The reporters looked at their copies of the complaints handed to them at the door when they’d come in.
“We’re seeking twenty million dollars in compensatory damages and two hundred million in punitive damages on behalf of our client, Annabelle James.” A collective gasp went up from the crowd of jaded reporters. Such numbers were unusual in Tampa, but they made a juicy story practically soggy.
Tampa courts drew jurors from a conservative county where the median income of most jurors was in the hard-earned twenty-five thousand dollar-a-year range. Sometimes, they’d help a deserving plaintiff win the litigation lotto, but not all that often. Defendants won more times than they lost. Still, a big money claim brought by Roger Riley held a lot of sex appeal.
“The punitive damage award could go higher. Denton Bio-Medical has conspired, out of pure greed, to remove a new product from the market. A potential cure for a silent time bomb that might be killing everyone in this room. Russell Denton wants to keep the cure from us all. Our children—mine and yours—are at risk. Denton is a killer and a thief. We will not rest until Annabelle James is vindicated.” Roger smiled into the glaring lights for the seven-second sound bite.
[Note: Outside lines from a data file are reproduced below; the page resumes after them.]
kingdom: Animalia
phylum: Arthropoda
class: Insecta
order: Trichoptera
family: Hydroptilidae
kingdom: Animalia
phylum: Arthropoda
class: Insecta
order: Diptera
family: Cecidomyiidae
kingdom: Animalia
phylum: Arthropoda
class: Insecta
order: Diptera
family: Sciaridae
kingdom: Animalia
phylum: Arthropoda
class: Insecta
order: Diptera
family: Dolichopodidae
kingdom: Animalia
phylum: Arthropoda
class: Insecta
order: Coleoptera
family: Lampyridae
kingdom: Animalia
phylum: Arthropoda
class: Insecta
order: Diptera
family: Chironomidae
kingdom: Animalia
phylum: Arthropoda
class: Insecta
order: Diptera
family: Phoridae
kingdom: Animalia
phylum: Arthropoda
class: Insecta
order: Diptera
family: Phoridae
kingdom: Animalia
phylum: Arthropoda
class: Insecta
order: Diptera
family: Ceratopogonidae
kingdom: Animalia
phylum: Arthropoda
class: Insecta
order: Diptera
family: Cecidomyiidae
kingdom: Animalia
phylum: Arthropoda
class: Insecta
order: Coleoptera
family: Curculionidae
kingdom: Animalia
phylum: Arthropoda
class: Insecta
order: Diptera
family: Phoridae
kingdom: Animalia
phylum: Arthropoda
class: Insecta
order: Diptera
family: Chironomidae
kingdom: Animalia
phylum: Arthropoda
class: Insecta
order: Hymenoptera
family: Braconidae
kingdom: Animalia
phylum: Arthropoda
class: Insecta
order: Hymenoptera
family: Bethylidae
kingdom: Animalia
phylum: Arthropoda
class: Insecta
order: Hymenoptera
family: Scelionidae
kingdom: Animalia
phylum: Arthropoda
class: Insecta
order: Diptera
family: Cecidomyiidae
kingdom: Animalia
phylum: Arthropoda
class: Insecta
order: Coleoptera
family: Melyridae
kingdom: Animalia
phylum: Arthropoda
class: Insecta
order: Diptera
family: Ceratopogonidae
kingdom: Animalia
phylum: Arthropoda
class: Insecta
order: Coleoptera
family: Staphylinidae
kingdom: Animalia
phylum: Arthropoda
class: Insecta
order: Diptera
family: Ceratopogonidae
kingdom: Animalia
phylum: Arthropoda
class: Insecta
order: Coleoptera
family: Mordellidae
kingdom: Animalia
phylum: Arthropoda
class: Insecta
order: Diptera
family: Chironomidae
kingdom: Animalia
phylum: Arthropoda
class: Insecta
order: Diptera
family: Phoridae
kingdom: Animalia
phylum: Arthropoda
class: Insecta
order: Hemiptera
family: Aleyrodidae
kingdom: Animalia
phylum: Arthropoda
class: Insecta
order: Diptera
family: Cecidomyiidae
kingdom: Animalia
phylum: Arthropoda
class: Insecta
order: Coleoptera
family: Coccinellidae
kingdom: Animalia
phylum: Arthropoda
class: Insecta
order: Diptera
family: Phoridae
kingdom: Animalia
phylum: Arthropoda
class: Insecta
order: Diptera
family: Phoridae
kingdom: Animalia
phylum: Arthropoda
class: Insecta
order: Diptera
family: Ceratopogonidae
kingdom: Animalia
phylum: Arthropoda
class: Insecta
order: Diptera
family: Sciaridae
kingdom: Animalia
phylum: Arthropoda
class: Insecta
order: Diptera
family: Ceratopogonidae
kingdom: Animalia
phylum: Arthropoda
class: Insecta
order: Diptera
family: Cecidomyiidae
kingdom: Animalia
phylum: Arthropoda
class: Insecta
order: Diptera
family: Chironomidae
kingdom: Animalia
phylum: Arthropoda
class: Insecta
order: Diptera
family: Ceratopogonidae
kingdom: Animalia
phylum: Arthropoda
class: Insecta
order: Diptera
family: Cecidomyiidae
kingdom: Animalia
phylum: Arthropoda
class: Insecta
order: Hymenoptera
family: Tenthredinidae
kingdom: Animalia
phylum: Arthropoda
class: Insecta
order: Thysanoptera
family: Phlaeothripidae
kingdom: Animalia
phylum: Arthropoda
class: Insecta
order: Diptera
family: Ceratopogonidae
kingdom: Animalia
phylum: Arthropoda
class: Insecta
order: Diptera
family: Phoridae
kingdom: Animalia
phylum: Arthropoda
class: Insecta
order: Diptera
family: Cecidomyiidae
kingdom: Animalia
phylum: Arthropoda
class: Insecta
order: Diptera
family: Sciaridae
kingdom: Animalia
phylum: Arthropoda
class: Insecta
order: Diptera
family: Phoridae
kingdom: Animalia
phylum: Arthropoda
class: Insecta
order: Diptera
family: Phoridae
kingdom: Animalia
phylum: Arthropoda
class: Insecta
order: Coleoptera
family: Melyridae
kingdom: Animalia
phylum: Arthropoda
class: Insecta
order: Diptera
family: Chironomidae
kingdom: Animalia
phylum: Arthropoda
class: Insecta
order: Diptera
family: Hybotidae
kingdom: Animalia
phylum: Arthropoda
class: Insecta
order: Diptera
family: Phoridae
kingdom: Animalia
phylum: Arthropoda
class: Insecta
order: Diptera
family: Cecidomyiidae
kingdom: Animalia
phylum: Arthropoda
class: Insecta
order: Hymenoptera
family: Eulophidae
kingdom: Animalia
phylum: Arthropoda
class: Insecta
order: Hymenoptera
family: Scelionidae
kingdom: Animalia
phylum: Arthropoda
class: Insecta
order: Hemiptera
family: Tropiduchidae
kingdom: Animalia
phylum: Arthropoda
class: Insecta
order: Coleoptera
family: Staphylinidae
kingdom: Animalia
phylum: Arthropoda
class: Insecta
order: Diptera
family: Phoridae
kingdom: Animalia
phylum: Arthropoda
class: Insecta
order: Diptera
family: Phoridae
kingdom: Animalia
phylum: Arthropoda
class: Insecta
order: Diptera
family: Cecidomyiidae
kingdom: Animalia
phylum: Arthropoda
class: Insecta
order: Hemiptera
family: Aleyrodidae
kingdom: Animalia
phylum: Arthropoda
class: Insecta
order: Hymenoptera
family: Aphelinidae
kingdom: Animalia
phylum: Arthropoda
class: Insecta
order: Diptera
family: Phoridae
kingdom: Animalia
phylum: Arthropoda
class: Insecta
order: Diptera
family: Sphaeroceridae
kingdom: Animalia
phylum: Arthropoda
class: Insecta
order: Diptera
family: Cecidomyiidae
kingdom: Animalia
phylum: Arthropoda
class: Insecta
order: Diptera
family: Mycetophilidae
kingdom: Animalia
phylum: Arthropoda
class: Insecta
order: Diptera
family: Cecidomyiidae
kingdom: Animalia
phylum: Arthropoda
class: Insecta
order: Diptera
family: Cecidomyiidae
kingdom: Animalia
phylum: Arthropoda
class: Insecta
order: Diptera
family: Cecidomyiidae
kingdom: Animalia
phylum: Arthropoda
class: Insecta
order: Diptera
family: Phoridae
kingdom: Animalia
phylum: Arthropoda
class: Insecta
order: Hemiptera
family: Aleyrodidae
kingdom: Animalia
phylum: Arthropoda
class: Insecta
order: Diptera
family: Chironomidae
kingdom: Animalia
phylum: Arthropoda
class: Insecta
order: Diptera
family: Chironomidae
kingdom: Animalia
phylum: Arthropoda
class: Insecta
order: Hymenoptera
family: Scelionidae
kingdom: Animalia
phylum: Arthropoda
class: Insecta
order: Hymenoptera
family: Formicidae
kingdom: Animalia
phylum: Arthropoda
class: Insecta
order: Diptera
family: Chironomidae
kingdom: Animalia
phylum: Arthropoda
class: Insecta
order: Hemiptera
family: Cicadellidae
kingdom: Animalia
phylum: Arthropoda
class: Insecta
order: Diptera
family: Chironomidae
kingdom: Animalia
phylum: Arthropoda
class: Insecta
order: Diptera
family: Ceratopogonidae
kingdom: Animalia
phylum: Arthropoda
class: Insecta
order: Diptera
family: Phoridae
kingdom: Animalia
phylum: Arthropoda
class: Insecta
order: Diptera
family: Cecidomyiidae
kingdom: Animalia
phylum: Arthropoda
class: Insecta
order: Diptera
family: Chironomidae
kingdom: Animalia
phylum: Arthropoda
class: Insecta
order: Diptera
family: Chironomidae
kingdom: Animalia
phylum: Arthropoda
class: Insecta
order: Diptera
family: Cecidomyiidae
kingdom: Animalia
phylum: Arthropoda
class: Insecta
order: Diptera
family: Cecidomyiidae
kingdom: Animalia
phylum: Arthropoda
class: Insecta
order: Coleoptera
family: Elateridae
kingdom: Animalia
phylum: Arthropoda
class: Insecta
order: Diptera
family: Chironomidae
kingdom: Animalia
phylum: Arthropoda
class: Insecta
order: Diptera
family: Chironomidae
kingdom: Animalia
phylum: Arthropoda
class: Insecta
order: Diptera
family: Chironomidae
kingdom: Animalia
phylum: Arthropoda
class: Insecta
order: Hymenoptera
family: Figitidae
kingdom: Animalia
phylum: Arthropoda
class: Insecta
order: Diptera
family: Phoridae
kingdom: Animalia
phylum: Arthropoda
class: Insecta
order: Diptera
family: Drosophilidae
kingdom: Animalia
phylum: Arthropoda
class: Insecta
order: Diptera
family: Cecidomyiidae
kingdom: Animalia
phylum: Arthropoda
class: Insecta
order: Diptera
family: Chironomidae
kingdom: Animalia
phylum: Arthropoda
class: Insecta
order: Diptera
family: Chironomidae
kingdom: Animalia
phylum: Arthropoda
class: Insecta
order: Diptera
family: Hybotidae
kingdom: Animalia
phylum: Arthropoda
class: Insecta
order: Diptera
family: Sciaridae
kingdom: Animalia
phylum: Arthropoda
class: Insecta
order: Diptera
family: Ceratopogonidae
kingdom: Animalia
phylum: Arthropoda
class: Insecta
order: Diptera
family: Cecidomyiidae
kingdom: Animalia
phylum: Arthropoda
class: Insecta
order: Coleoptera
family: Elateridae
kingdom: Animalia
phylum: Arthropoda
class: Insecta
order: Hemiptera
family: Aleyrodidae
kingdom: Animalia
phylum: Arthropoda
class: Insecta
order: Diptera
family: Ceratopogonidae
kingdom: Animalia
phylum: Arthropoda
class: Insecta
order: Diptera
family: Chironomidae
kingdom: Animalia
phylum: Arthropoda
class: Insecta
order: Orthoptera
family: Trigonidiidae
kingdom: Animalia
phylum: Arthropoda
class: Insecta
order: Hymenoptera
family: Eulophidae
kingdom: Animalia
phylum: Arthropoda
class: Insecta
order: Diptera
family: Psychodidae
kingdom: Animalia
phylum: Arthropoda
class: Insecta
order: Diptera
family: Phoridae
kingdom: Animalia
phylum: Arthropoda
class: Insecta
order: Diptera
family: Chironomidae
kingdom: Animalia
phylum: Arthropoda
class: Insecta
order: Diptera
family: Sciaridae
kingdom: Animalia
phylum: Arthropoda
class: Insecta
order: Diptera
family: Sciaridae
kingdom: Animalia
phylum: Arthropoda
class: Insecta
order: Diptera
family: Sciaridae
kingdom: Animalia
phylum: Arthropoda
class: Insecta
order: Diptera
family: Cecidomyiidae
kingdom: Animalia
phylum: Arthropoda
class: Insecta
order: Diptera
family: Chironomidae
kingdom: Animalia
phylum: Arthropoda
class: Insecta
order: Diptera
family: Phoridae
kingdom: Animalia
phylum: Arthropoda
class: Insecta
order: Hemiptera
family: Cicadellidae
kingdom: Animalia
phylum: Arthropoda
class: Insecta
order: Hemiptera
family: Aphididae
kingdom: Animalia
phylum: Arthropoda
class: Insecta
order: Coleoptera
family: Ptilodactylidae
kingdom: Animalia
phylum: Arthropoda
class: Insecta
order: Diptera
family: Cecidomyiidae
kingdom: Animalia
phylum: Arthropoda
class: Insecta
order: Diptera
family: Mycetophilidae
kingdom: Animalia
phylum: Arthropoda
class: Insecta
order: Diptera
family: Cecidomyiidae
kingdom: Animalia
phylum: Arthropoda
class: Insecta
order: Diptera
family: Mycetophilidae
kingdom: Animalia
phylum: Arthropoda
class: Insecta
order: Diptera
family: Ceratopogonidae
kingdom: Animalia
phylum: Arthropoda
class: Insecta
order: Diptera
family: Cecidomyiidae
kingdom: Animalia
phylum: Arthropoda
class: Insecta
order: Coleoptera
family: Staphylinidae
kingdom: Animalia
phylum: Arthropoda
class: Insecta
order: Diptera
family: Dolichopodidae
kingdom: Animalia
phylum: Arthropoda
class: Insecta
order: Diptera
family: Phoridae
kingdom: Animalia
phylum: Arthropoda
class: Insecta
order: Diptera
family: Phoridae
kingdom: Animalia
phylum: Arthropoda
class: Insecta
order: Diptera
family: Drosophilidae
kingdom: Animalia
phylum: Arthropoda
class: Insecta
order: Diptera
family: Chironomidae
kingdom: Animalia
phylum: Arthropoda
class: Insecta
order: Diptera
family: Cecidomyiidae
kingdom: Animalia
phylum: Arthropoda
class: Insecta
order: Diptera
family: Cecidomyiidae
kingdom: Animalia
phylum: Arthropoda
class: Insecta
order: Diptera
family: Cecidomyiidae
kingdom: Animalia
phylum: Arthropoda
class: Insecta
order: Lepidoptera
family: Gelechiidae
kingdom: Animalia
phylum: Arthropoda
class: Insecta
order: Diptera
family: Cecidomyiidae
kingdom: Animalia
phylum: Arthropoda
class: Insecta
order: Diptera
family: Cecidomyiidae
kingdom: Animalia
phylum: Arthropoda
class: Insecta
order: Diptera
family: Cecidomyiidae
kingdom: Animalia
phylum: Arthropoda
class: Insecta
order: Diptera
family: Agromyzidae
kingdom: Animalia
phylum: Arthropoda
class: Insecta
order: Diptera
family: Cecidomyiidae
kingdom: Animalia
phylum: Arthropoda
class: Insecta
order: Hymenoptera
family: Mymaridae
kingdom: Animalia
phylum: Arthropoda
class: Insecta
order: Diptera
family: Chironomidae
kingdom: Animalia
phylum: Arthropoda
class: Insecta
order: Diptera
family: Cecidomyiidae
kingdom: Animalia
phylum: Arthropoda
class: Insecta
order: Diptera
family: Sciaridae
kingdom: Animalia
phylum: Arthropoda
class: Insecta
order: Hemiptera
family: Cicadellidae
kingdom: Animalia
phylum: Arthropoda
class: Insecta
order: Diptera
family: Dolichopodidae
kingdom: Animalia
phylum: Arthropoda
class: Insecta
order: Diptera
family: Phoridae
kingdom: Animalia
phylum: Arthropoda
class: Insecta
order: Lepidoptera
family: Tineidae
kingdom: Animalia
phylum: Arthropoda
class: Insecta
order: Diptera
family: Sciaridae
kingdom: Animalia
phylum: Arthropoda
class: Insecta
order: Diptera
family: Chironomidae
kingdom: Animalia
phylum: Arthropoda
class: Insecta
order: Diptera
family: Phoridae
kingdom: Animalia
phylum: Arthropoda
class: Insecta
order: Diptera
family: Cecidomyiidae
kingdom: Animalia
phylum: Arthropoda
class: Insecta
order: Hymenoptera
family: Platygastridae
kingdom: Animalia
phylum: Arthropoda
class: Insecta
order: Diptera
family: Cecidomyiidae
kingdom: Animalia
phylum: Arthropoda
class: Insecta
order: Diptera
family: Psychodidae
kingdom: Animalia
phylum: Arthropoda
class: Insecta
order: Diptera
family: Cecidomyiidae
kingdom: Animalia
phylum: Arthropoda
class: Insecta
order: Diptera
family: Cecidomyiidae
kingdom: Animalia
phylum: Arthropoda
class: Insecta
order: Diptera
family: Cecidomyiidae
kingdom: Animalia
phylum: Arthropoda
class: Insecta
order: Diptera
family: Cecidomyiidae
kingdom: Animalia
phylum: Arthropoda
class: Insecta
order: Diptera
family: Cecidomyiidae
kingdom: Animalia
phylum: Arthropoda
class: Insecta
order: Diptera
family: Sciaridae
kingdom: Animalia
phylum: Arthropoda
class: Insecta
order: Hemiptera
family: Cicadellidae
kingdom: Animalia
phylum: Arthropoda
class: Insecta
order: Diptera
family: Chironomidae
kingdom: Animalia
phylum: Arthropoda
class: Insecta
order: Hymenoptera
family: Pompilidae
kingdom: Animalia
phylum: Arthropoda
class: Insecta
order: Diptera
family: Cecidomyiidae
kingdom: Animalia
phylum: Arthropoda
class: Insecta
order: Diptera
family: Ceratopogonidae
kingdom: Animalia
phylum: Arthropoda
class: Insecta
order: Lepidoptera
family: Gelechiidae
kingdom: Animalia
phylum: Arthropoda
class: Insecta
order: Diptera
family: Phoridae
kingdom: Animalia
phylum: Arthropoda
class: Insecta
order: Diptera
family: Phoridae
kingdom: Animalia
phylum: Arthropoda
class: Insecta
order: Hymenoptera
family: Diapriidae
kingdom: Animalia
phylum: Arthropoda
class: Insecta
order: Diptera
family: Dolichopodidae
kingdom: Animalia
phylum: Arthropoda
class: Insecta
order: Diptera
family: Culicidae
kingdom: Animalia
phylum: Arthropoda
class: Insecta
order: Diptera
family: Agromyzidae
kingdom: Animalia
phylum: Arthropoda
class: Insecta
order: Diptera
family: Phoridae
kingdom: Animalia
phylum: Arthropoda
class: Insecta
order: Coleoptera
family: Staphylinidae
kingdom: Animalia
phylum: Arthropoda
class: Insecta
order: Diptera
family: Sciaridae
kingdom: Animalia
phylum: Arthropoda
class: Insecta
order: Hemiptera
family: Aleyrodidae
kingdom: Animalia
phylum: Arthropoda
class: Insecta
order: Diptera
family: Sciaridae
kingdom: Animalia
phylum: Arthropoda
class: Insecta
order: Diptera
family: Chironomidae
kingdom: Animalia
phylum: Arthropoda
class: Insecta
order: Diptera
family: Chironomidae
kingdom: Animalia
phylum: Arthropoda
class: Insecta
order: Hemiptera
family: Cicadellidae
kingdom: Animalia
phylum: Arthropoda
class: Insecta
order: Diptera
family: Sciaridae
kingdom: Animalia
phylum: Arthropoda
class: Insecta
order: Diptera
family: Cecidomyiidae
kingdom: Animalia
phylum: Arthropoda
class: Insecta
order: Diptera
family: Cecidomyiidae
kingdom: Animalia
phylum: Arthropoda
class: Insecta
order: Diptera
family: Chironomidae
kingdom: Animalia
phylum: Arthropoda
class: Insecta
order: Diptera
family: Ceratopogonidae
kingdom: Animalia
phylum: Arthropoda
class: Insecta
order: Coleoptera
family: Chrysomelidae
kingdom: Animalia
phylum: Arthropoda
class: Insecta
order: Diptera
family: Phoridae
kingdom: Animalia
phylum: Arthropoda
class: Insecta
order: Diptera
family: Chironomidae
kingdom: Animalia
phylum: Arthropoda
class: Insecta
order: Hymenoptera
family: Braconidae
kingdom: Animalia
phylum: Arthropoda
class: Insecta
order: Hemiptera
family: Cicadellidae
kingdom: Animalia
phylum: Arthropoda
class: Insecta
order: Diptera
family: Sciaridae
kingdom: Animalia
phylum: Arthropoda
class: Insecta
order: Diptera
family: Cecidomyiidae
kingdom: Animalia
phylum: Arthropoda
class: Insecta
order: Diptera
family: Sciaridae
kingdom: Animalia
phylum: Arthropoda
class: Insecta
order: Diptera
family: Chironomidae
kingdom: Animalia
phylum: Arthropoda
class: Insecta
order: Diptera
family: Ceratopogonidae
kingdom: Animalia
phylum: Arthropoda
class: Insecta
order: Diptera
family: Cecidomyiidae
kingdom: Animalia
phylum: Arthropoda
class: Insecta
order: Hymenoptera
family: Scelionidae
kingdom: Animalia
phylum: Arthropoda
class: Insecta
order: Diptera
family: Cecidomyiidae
Then he left the conference room, refusing to take the usual questions.
Roger would keep the story alive by allowing the reporters to digest the complaint, do some investigating, and come back to him later with requests for further interviews. All he wanted to do today was to get on the newscast, so that Stuart Barnett would find out in the most public way possible that he’d been screwed.